Files
supertonic/nodejs
ANLGBOY d31536d9fc init
2025-11-19 01:18:16 +09:00
..
2025-11-19 01:18:16 +09:00
2025-11-19 01:18:16 +09:00
2025-11-19 01:18:16 +09:00
2025-11-19 01:18:16 +09:00
2025-11-19 01:18:16 +09:00

TTS ONNX Node.js Implementation

Node.js implementation for TTS inference. Uses ONNX Runtime to generate speech from text.

Requirements

  • Node.js v16 or higher
  • npm or yarn

Installation

cd nodejs
npm install

Basic Usage

Example 1: Default Inference

Run inference with default settings:

npm start

Or:

node example_onnx.js

This will use:

  • Voice style: assets/voice_styles/M1.json
  • Text: "This morning, I took a walk in the park, and the sound of the birds and the breeze was so pleasant that I stopped for a long time just to listen."
  • Output directory: results/
  • Total steps: 5
  • Number of generations: 4

Example 2: Batch Inference

Process multiple voice styles and texts at once:

node example_onnx.js \
  --voice-style "assets/voice_styles/M1.json,assets/voice_styles/F1.json" \
  --text "The sun sets behind the mountains, painting the sky in shades of pink and orange.|The weather is beautiful and sunny outside. A gentle breeze makes the air feel fresh and pleasant."

This will:

  • Generate speech for 2 different voice-text pairs
  • Use male voice style (M1.json) for the first text
  • Use female voice style (F1.json) for the second text
  • Process both samples in a single batch

Example 3: High Quality Inference

Increase denoising steps for better quality:

node example_onnx.js \
  --total-step 10 \
  --voice-style "assets/voice_styles/M1.json" \
  --text "Increasing the number of denoising steps improves the output's fidelity and overall quality."

This will:

  • Use 10 denoising steps instead of the default 5
  • Produce higher quality output at the cost of slower inference

Available Arguments

Argument Type Default Description
--use-gpu flag False Use GPU for inference (not supported yet)
--onnx-dir str assets/onnx Path to ONNX model directory
--total-step int 5 Number of denoising steps (higher = better quality, slower)
--n-test int 4 Number of times to generate each sample
--voice-style str+ assets/voice_styles/M1.json Voice style file path(s). Separate multiple files with commas
--text str+ (long default text) Text(s) to synthesize. Separate multiple texts with pipes
--save-dir str results Output directory

Notes

  • Batch Processing: The number of voice style files must match the number of texts. Use commas to separate files and pipes to separate texts
  • Quality vs Speed: Higher --total-step values produce better quality but take longer
  • GPU Support: GPU mode is not supported yet

Architecture

  • helper.js: Node.js port of Python's helper.py

    • Preprocessor: Audio preprocessing (STFT, Mel Spectrogram)
    • UnicodeProcessor: Text preprocessing
    • Utility functions (mask generation, tensor conversion, etc.)
  • example_onnx.js: Main inference script

    • ONNX model loading
    • TTS inference pipeline execution
    • WAV file saving
  • package.json: Node.js project configuration and dependencies

Implementation Notes

  1. Pure Node.js WAV Processing: Writes WAV files without external native libraries. Outputs 16-bit PCM format.

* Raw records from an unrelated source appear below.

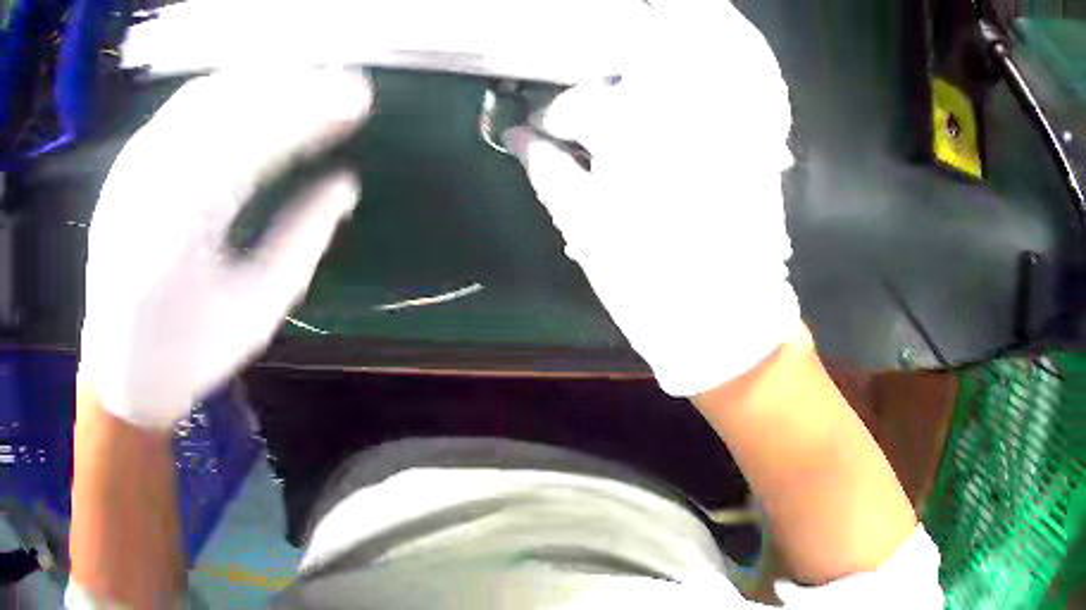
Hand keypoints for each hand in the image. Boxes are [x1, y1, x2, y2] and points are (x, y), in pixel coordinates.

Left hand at [79, 68, 373, 428]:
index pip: (253, 143)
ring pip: (203, 96)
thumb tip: (345, 185)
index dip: (311, 112)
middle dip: (293, 87)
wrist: (119, 371)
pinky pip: (180, 109)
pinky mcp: (124, 165)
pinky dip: (226, 91)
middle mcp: (145, 188)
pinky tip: (254, 96)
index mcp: (178, 236)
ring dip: (261, 82)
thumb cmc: (189, 354)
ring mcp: (129, 170)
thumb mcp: (256, 313)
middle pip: (227, 106)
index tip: (360, 100)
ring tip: (306, 85)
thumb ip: (302, 242)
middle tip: (341, 86)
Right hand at [508, 2, 801, 396]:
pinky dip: (675, 118)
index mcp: (634, 127)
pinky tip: (665, 148)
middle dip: (595, 104)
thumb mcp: (584, 223)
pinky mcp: (745, 141)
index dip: (552, 117)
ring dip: (634, 105)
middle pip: (623, 84)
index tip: (540, 131)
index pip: (578, 102)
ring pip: (664, 89)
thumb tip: (518, 136)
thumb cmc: (647, 279)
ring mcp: (720, 122)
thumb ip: (547, 169)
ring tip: (620, 141)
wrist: (728, 320)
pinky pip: (703, 109)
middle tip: (580, 134)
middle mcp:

  2. Memory Efficiency: Note that Node.js may consume significant memory when processing large arrays.

  3. Performance: The mel spectrogram extraction (Step 1-1) is currently slower than Python's Librosa, which uses highly optimized C extensions. This bottleneck could be further improved with additional optimizations such as WASM-based FFT libraries or native addons.